On average, people who have had at least 2 years of experience should know some of the basics. But it doesn’t mean that someone entering the job market doesn’t have that level also. This is why most of the time we ask for 2 years experience in our job listings.

But the most important thing is that to get into Bliss, the applicants talk to about 4 different people and the technical part is just a small percentage of what matters. The part of values, which is not taught, is much more important. Those are the things you learn through life.

Weight of certification for a junior

In 3 months you can learn an introduction to anything, which goes to show that everything technical can be taught and learned. Since 2021 we’ve been doing our own academies. We’re hiring people who are finishing their degree, who are changing their field and are doing a technical course.

Remote work at Bliss

Being remote or not isn’t really what matters to us. We’re interested in the way you work and your attitude towards life and work.

Each person’s behavior dictates how the Bliss-worker relationship will develop.

Diogo Cunha’s background

Our CTO got into Computer Engineering a little bit by accident. At the time it was called Information and Multimedia Engineering and Systems. In the middle of the course, luckily, they changed the name to Computer Science and Engineering. Diogo finished his degree at Instituto Superior Técnico, where they force you to work really hard.

Not being a great student, it took him 8 years to finish a course that was supposed to be 5.

In the 5th year of university, he joined an agency to be a part-time developer so that his experience on the CV would start at the same time as his peers.

Diogo did his master thesis in a consulting company. After 6 months working there, he realized that the routine was not going to change and decided to give it a break. He went to Southeast Asia for 3 months backpacking on his own, to do different things.

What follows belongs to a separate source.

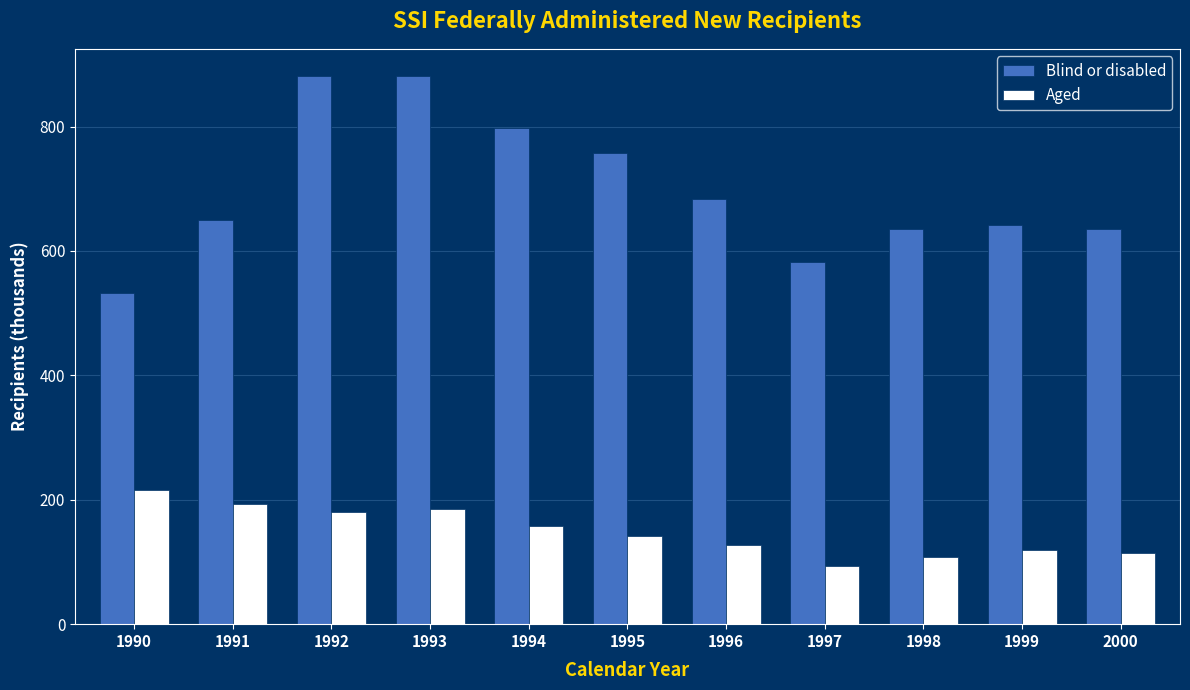

List the series in order of their overall mean, lowest first.

Aged, Blind or disabled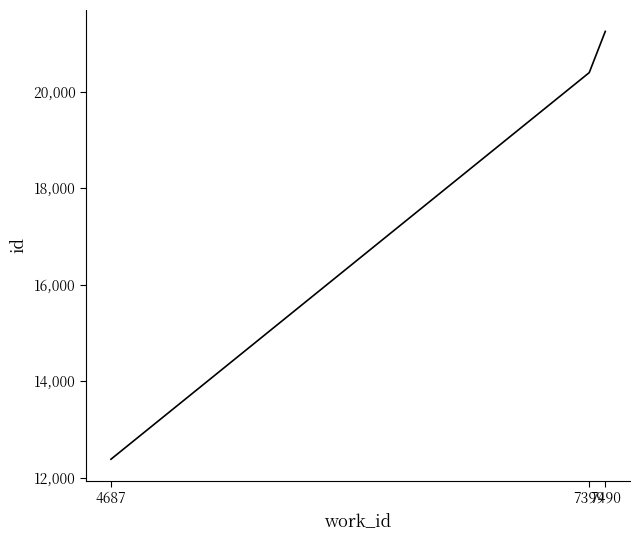

True or false: the data shows 12380 at 4687.

True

After returning he worked for a couple of years in an agency and then moved to the Netherlands to work. After a year working in the Netherlands his employers approached him to open up a company in Portugal and in less than 6 months the Dutch company development team was completely replaced by the Portuguese team with less than half of the elements. After 5 years this Portuguese company was bought by Bliss and Diogo started on his current role as CTO for Bliss. As Bliss CTO, his biggest goal is to ensure that our service achieves the desired quality.